> [Assignment]
When the line containing "общем среднем образовании</span></li>" is found in the data below, copy it and each line after it through the line containing "медаль, похвальные также).</span></li>", exactly and with no others.

> [Dataset records]

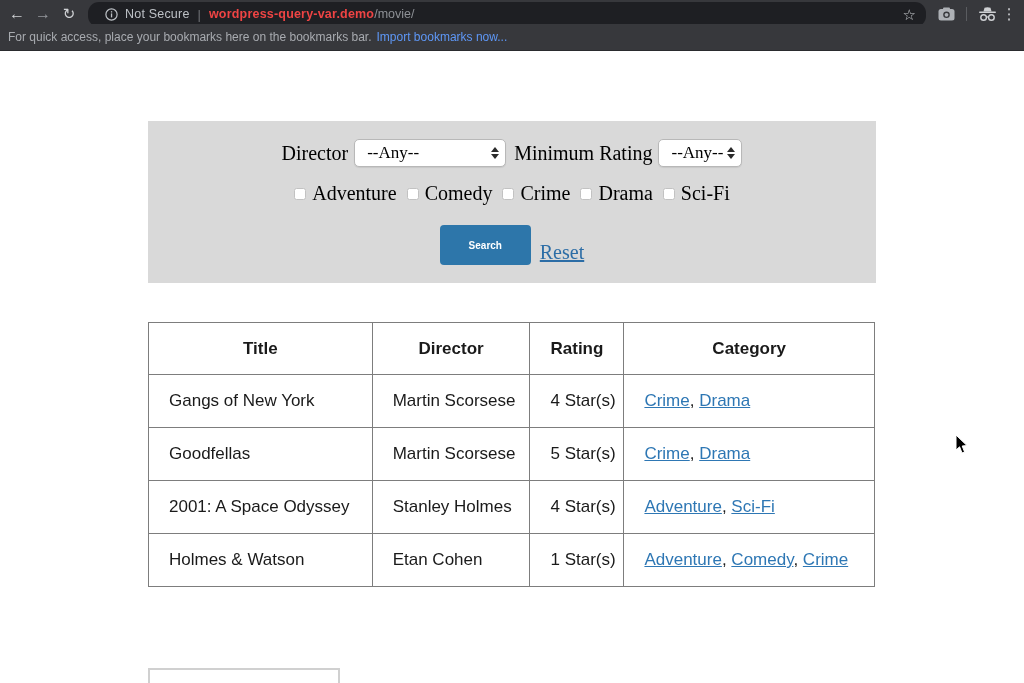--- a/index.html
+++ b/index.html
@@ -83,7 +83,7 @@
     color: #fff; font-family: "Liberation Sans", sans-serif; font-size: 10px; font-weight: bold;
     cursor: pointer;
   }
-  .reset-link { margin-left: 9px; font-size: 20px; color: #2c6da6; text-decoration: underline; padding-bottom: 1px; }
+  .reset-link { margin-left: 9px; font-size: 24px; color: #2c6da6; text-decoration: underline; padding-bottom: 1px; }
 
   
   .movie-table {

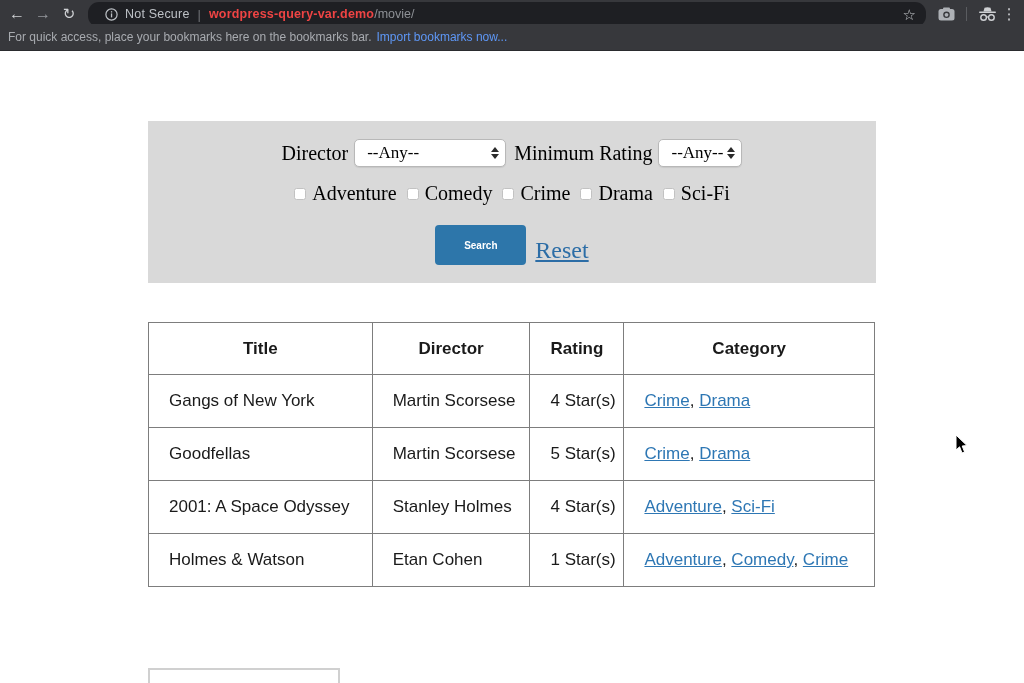--- a/index.html
+++ b/index.html
@@ -235,7 +235,7 @@
           </tr>
           <tr>
             <td>2001: A Space Odyssey</td>
-            <td>Stanley Holmes</td>
+            <td>Stanley Import</td>
             <td>4 Star(s)</td>
             <td><a href="#" class="cat-link">Adventure</a>, <a href="#" class="cat-link">Sci-Fi</a></td>
           </tr>

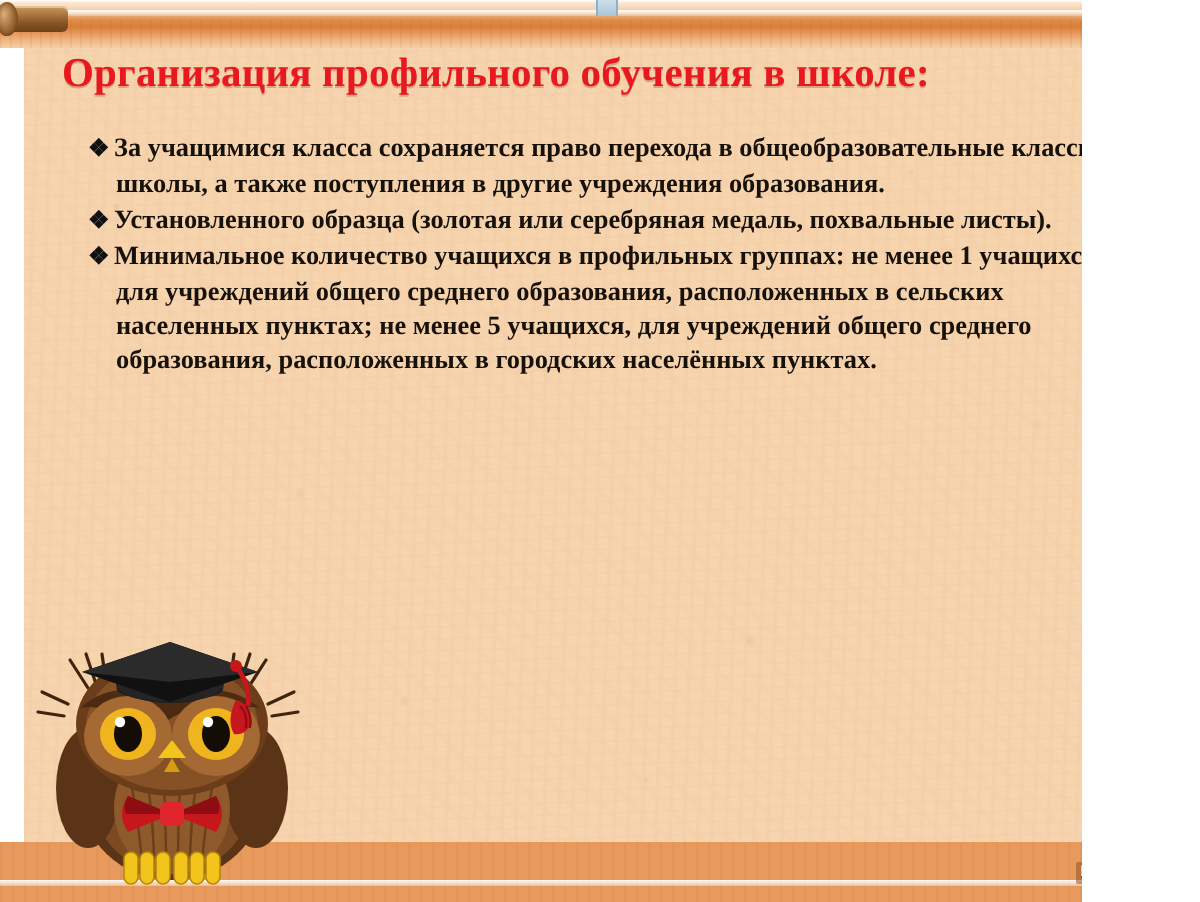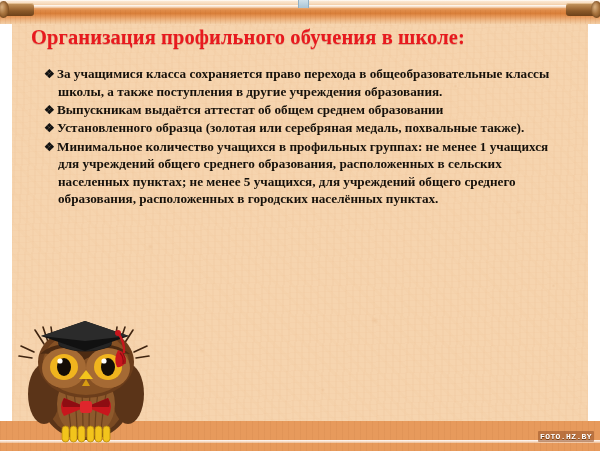--- a/index.html
+++ b/index.html
@@ -9,7 +9,7 @@
     font-family:"Liberation Serif", serif;
     overflow:hidden;
   }
-  .stage{position:relative;width:600px;height:451px;overflow:hidden;background:#fff;}
+  .stage{position:relative;width:541px;height:451px;overflow:hidden;background:#fff;}
 
   
   .sheet{

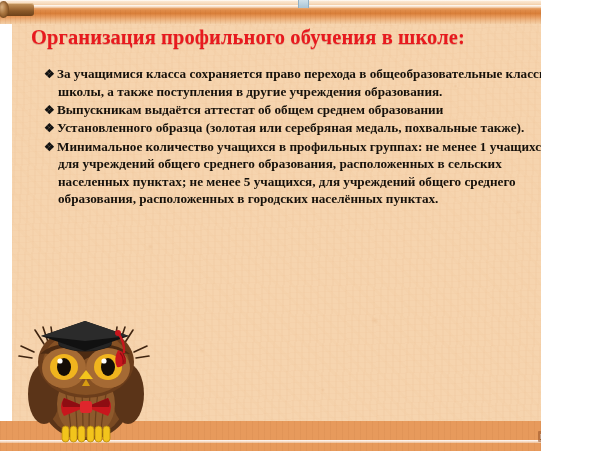--- a/index.html
+++ b/index.html
@@ -185,7 +185,6 @@
     <h1 class="title">Организация профильного обучения в школе:</h1>
     <ul class="bullets">
       <li><span class="bul">❖</span><span>За учащимися класса сохраняется право перехода в общеобразовательные классы школы, а также поступления в другие учреждения образования.</span></li>
-      <li><span class="bul">❖</span><span>Выпускникам выдаётся аттестат  об общем среднем образовании</span></li>
       <li><span class="bul">❖</span><span>Установленного образца (золотая или серебряная медаль, похвальные также).</span></li>
       <li><span class="bul">❖</span><span>Минимальное количество учащихся в профильных группах: не менее 1 учащихся для учреждений общего среднего образования, расположенных в сельских населенных пунктах; не менее 5 учащихся, для учреждений общего среднего образования, расположенных в городских населённых пунктах.</span></li>
     </ul>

> [Task response]
-      <li><span class="bul">❖</span><span>Выпускникам выдаётся аттестат  об общем среднем образовании</span></li>
       <li><span class="bul">❖</span><span>Установленного образца (золотая или серебряная медаль, похвальные также).</span></li>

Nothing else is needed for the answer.